Task directions. Reproduce the listing below exactly, except for its pictures.

** Input data follows **

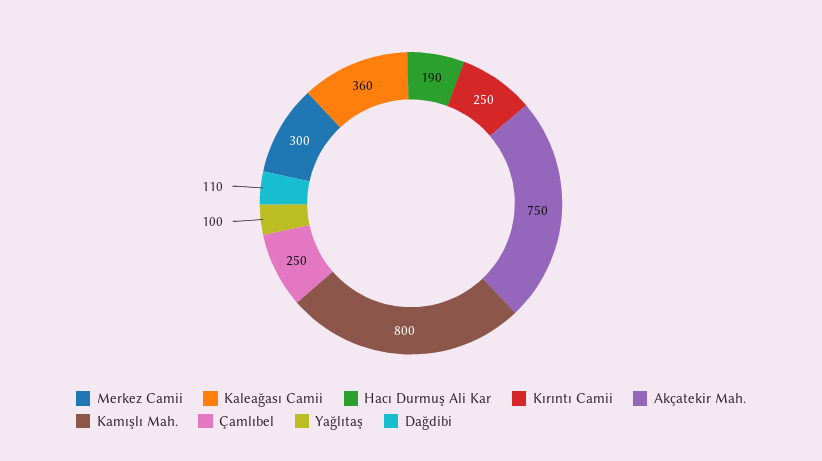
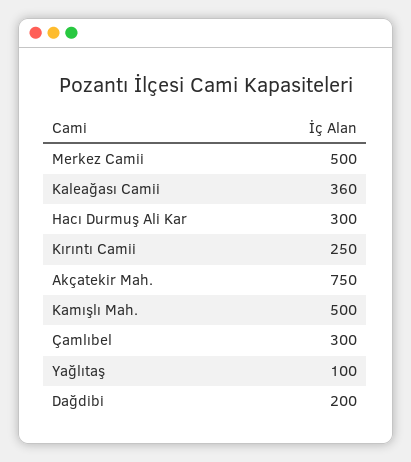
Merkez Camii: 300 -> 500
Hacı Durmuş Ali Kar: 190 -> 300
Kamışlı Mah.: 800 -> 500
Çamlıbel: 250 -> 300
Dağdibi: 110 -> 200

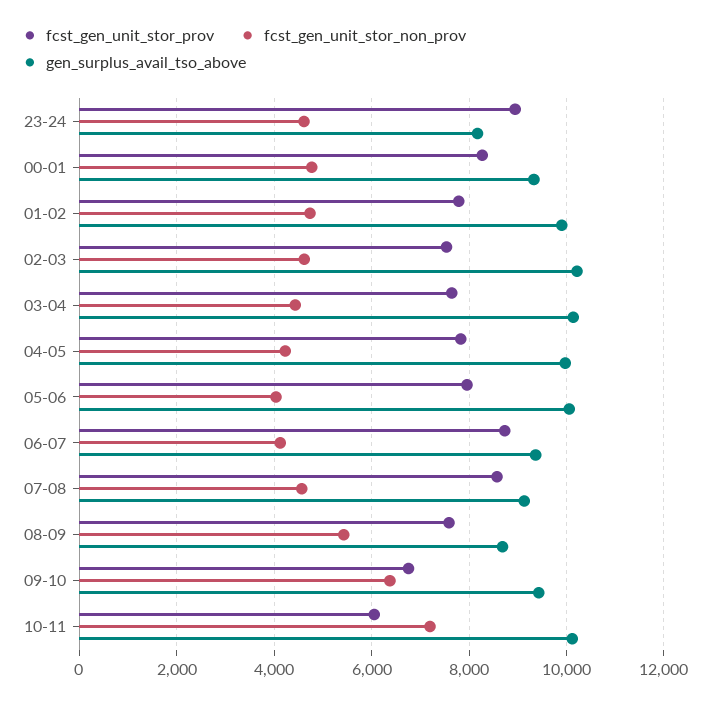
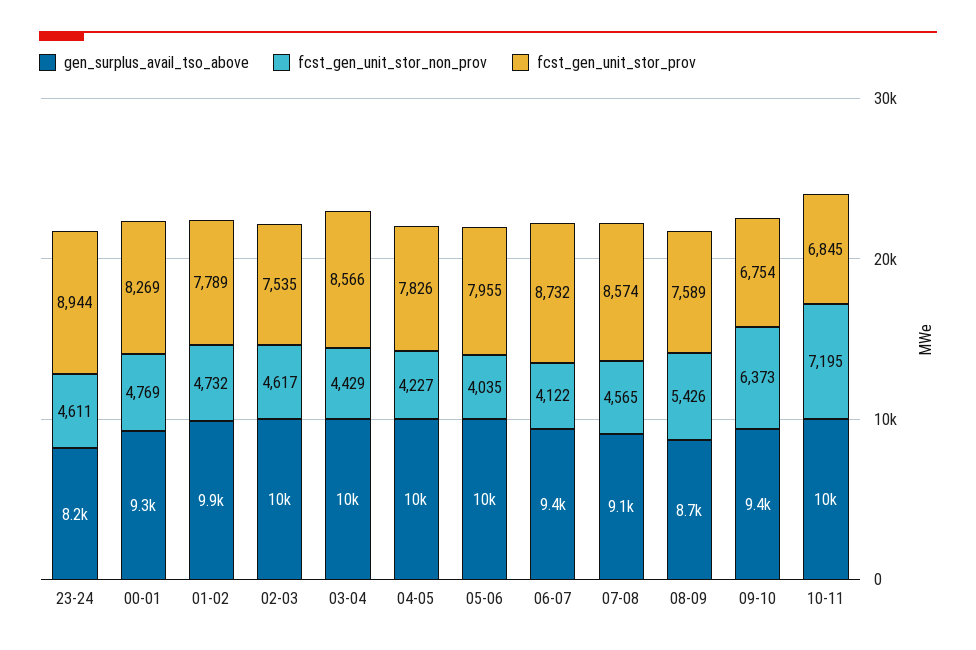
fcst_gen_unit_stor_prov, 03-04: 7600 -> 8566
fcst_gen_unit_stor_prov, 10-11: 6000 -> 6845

** End of Input data **

Response.
Merkez Camii: 300 -> 500
Hacı Durmuş Ali Kar: 190 -> 300
Kamışlı Mah.: 800 -> 500
Çamlıbel: 250 -> 300
Dağdibi: 110 -> 200

fcst_gen_unit_stor_prov, 03-04: 7600 -> 8566
fcst_gen_unit_stor_prov, 10-11: 6000 -> 6845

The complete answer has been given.